Sometimes it’s one of those unguarded moments that gives one a particular insight. My favorite today is this quote in The New York Times this morning: “This is a big, big hunk of ballast over the side,” said James P. Womack, chairman of the Lean Enterprise Institute in Cambridge, Mass.”
The “ballast” Womack was referring to were human beings, workers who found themselves with no choice but to abandon their jobs because of the incompetence and greed of management at General Motors and Delphi, and a global economic system that is now motoring along based on the prime directive of driving down wages. Roughly 35,000 workers at GM and about 12,600 Delphi workers are taking buy-outs to leave the companies.

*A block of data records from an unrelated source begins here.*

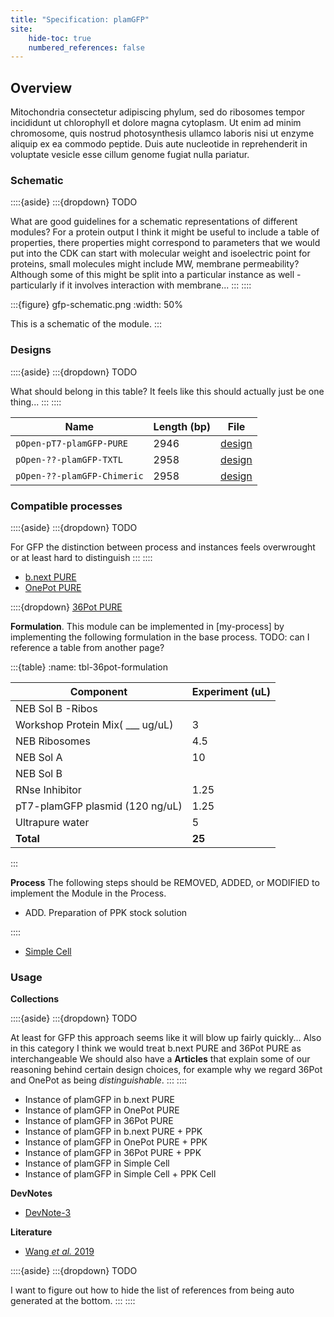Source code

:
 ```yaml
---
title: "Specification: plamGFP"
site:
    hide-toc: true
    numbered_references: false
---
```


## Overview

Mitochondria consectetur adipiscing phylum, sed do ribosomes tempor incididunt ut chlorophyll et dolore magna cytoplasm. Ut enim ad minim chromosome, quis nostrud photosynthesis ullamco laboris nisi ut enzyme aliquip ex ea commodo peptide. Duis aute nucleotide in reprehenderit in voluptate vesicle esse cillum genome fugiat nulla pariatur.

### Schematic

::::{aside}
:::{dropdown} TODO

What are good guidelines for a schematic representations of different modules? For a protein output I think it might be useful to include a table of properties, there properties might correspond to parameters that we would put into the CDK can start with molecular weight and isoelectric point for proteins, small molecules might include MW, membrane permeability? Although some of this might be split into a particular instance as well - particularly if it involves interaction with membrane...
:::
::::

:::{figure} gfp-schematic.png
:width: 50%

This is a schematic of the module.
:::

### Designs

::::{aside}
:::{dropdown} TODO

What should belong in this table? It feels like this should actually just be one thing...
:::
::::

| **Name** | **Length (bp)** | **File** |
| --- | --- | --- |
| `pOpen-pT7-plamGFP-PURE` | 2946 | [design](https://github.com/bnext-bio/nucleus/blob/main/dna-distribution/v0.1.0-001/plamGFP-PURE.gb) |
| `pOpen-??-plamGFP-TXTL` | 2958 | [design](https://github.com/bnext-bio/nucleus/blob/main/dna-distribution/v0.1.0-001/plamGFP-TXTL.gb) |
| `pOpen-??-plamGFP-Chimeric` | 2958 | [design](https://github.com/bnext-bio/nucleus/blob/main/dna-distribution/v0.1.0-001/plamGFP-Chimeric.gb) |

### Compatible processes

::::{aside}
:::{dropdown} TODO

For GFP the distinction between process and instances feels overwrought or at least hard to distinguish
:::
::::

- [b.next PURE](./docs/02-collections/cytosols.md)
- [OnePot PURE]()

::::{dropdown} [36Pot PURE]()

**Formulation**. This module can be implemented in [my-process] by implementing the following formulation in the base process. TODO: can I reference a table from another page? 


:::{table}
:name: tbl-36pot-formulation

| Component | Experiment (uL) |
| --- | --- |
| NEB Sol B -Ribos |  |
| Workshop Protein Mix( ___ ug/uL) | 3 |
| NEB Ribosomes | 4.5 |
| NEB Sol A | 10 |
| NEB Sol B |  |
| RNse Inhibitor | 1.25 |
| pT7-plamGFP plasmid (120 ng/uL) | 1.25 |
| Ultrapure water | 5 |
| **Total** | **25** |
:::

**Process** The following steps should be REMOVED, ADDED, or MODIFIED to implement the Module in the Process. 

- ADD. Preparation of PPK stock solution

::::



- [Simple Cell]()

### Usage

**Collections**

::::{aside}
:::{dropdown} TODO

At least for GFP this approach seems like it will blow up fairly quickly...
Also in this category I think we would treat b.next PURE and 36Pot PURE as interchangeable
We should also have a **Articles** that explain some of our reasoning behind certain design choices, for example why we regard 36Pot and OnePot as being _distinguishable_. 
:::
::::

- Instance of plamGFP in b.next PURE
- Instance of plamGFP in OnePot PURE
- Instance of plamGFP in 36Pot PURE
- Instance of plamGFP in b.next PURE + PPK
- Instance of plamGFP in OnePot PURE + PPK
- Instance of plamGFP in 36Pot PURE + PPK
- Instance of plamGFP in Simple Cell
- Instance of plamGFP in Simple Cell + PPK Cell

**DevNotes**

- [DevNote-3](https://doi.org/10.63765/djnv7772)

**Literature**

- [Wang *et al.* 2019](https://doi.org/10.1021/acssynbio.9b00456)

::::{aside}
:::{dropdown} TODO

I want to figure out how to hide the list of references from being auto generated at the bottom.
:::
::::
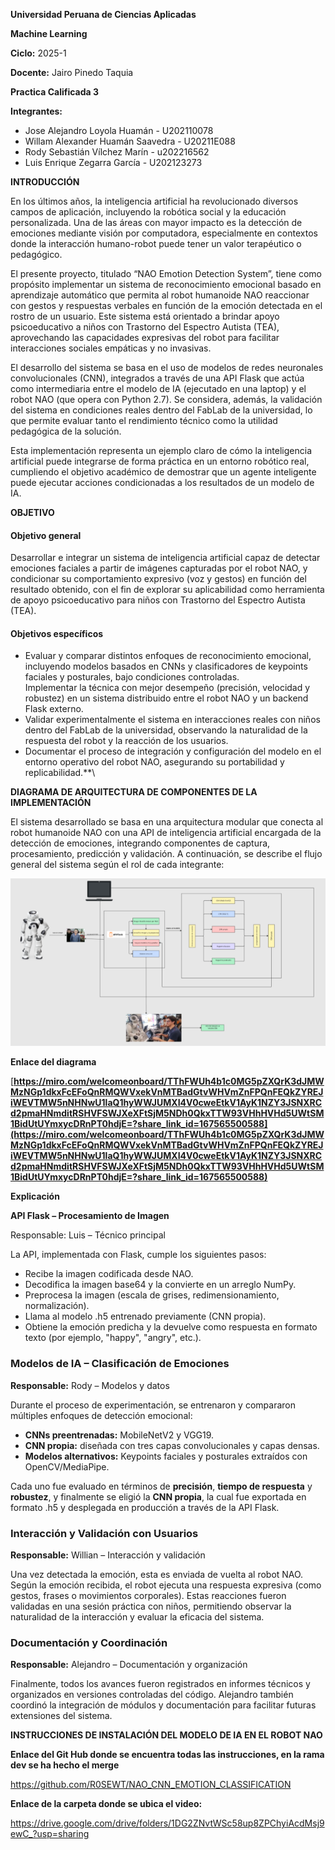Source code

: ﻿**Universidad Peruana de Ciencias Aplicadas**

**Machine Learning**

**Ciclo:** 2025-1

**Docente:** Jairo Pinedo Taquia

**Practica Calificada 3**

**Integrantes:**

- Jose Alejandro Loyola Huamán - U202110078
- Willam Alexander Huamán Saavedra  - U20211E088
- Rody Sebastián Vílchez Marín - u202216562
- Luis Enrique Zegarra García - U202123273

**INTRODUCCIÓN**

   En los últimos años, la inteligencia artificial ha revolucionado diversos campos de aplicación, incluyendo la robótica social y la educación personalizada. Una de las áreas con mayor impacto es la detección de emociones mediante visión por computadora, especialmente en contextos donde la interacción humano-robot puede tener un valor terapéutico o pedagógico.

   El presente proyecto, titulado “NAO Emotion Detection System”, tiene como propósito implementar un sistema de reconocimiento emocional basado en aprendizaje automático que permita al robot humanoide NAO reaccionar con gestos y respuestas verbales en función de la emoción detectada en el rostro de un usuario. Este sistema está orientado a brindar apoyo psicoeducativo a niños con Trastorno del Espectro Autista (TEA), aprovechando las capacidades expresivas del robot para facilitar interacciones sociales empáticas y no invasivas.

   El desarrollo del sistema se basa en el uso de modelos de redes neuronales convolucionales (CNN), integrados a través de una API Flask que actúa como intermediaria entre el modelo de IA (ejecutado en una laptop) y el robot NAO (que opera con Python 2.7). Se considera, además, la validación del sistema en condiciones reales dentro del FabLab de la universidad, lo que permite evaluar tanto el rendimiento técnico como la utilidad pedagógica de la solución.

   Esta implementación representa un ejemplo claro de cómo la inteligencia artificial puede integrarse de forma práctica en un entorno robótico real, cumpliendo el objetivo académico de demostrar que un agente inteligente puede ejecutar acciones condicionadas a los resultados de un modelo de IA.

**OBJETIVO**
   #### <a name="_wt7hn0wk2pv3"></a>**Objetivo general**
   Desarrollar e integrar un sistema de inteligencia artificial capaz de detectar emociones faciales a partir de imágenes capturadas por el robot NAO, y condicionar su comportamiento expresivo (voz y gestos) en función del resultado obtenido, con el fin de explorar su aplicabilidad como herramienta de apoyo psicoeducativo para niños con Trastorno del Espectro Autista (TEA).
   #### <a name="_gyilsrazog5k"></a>**Objetivos específicos**
- Evaluar y comparar distintos enfoques de reconocimiento emocional, incluyendo modelos basados en CNNs y clasificadores de keypoints faciales y posturales, bajo condiciones controladas.\
  Implementar la técnica con mejor desempeño (precisión, velocidad y robustez) en un sistema distribuido entre el robot NAO y un backend Flask externo.
- Validar experimentalmente el sistema en interacciones reales con niños dentro del FabLab de la universidad, observando la naturalidad de la respuesta del robot y la reacción de los usuarios.
- Documentar el proceso de integración y configuración del modelo en el entorno operativo del robot NAO, asegurando su portabilidad y replicabilidad.**\

**DIAGRAMA DE ARQUITECTURA DE COMPONENTES DE LA IMPLEMENTACIÓN** 

   El sistema desarrollado se basa en una arquitectura modular que conecta al robot humanoide NAO con una API de inteligencia artificial encargada de la detección de emociones, integrando componentes de captura, procesamiento, predicción y validación. A continuación, se describe el flujo general del sistema según el rol de cada integrante:

   ![](Aspose.Words.1106e62c-c961-4b70-871f-f803cac18441.002.png)

   **Enlace del diagrama** 

   [**https://miro.com/welcomeonboard/TThFWUh4b1c0MG5pZXQrK3dJMWMzNGp1dkxFcEFoQnRMQWVxekVnMTBadGtvWHVmZnFPQnFEQkZYREJiWEVTMW5nNHNwU1laQ1hyWWJUMXI4V0cweEtkV1AyK1NZY3JSNXRCd2pmaHNmditRSHVFSWJXeXFtSjM5NDh0QkxTTW93VHhHVHd5UWtSM1BidUtUYmxycDRnPT0hdjE=?share_link_id=167565500588](https://miro.com/welcomeonboard/TThFWUh4b1c0MG5pZXQrK3dJMWMzNGp1dkxFcEFoQnRMQWVxekVnMTBadGtvWHVmZnFPQnFEQkZYREJiWEVTMW5nNHNwU1laQ1hyWWJUMXI4V0cweEtkV1AyK1NZY3JSNXRCd2pmaHNmditRSHVFSWJXeXFtSjM5NDh0QkxTTW93VHhHVHd5UWtSM1BidUtUYmxycDRnPT0hdjE=?share_link_id=167565500588)** 

   **Explicación**

   **API Flask – Procesamiento de Imagen**

   Responsable: Luis – Técnico principal

   La API, implementada con Flask, cumple los siguientes pasos:

- Recibe la imagen codificada desde NAO.
- Decodifica la imagen base64 y la convierte en un arreglo NumPy.
- Preprocesa la imagen (escala de grises, redimensionamiento, normalización).
- Llama al modelo .h5 entrenado previamente (CNN propia).
- Obtiene la emoción predicha y la devuelve como respuesta en formato texto (por ejemplo, "happy", "angry", etc.).

### <a name="_tmzqvru4aa25"></a>**Modelos de IA – Clasificación de Emociones**
**Responsable:** Rody – Modelos y datos

Durante el proceso de experimentación, se entrenaron y compararon múltiples enfoques de detección emocional:

- **CNNs preentrenadas:** MobileNetV2 y VGG19.
- **CNN propia:** diseñada con tres capas convolucionales y capas densas.
- **Modelos alternativos:** Keypoints faciales y posturales extraídos con OpenCV/MediaPipe.

Cada uno fue evaluado en términos de **precisión**, **tiempo de respuesta** y **robustez**, y finalmente se eligió la **CNN propia**, la cual fue exportada en formato .h5 y desplegada en producción a través de la API Flask.
### <a name="_jx3yjzelkkx"></a>**Interacción y Validación con Usuarios**
**Responsable:** Willian – Interacción y validación

Una vez detectada la emoción, esta es enviada de vuelta al robot NAO. Según la emoción recibida, el robot ejecuta una respuesta expresiva (como gestos, frases o movimientos corporales). Estas reacciones fueron validadas en una sesión práctica con niños, permitiendo observar la naturalidad de la interacción y evaluar la eficacia del sistema.
### <a name="_1uaf05t4g2mp"></a>**Documentación y Coordinación**
**Responsable:** Alejandro – Documentación y organización

Finalmente, todos los avances fueron registrados en informes técnicos y organizados en versiones controladas del código. Alejandro también coordinó la integración de módulos y documentación para facilitar futuras extensiones del sistema.

**INSTRUCCIONES DE INSTALACIÓN DEL MODELO DE IA EN EL ROBOT NAO**

   **Enlace del Git Hub donde se encuentra todas las instrucciones, en la rama dev se ha hecho el merge** 

   <https://github.com/R0SEWT/NAO_CNN_EMOTION_CLASSIFICATION> 

   **Enlace de la carpeta donde se ubica el video:**

   <https://drive.google.com/drive/folders/1DG2ZNvtWSc58up8ZPChyiAcdMsj9ewC_?usp=sharing>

Reading that quote from Womack, I thought of the Twilight Zone episode where a racist character played by Vic Morrow is transported back in time to live in various scenarios as a hunted minority or oppressed person. Womack should be forced to live the lives of those thousands of workers who took buy-outs, not by choice but under pressure–the pressure that they were soon to be cast into the streets and that the best deal they could get for themselves now was a wad of cash that can never replace a decent-payin job with fair benefits and, most important, a dignified retirement.
Somebody should follow these workers–find out where they are in ten years, what kinds of jobs they found and what their lives are like. I predict it will not be a pretty story–the “ballast” thrown over the side may make the bottom line of two corporations look prettier but it will be a lot uglier on there in the communities where these workers will now have to figure out how to survive.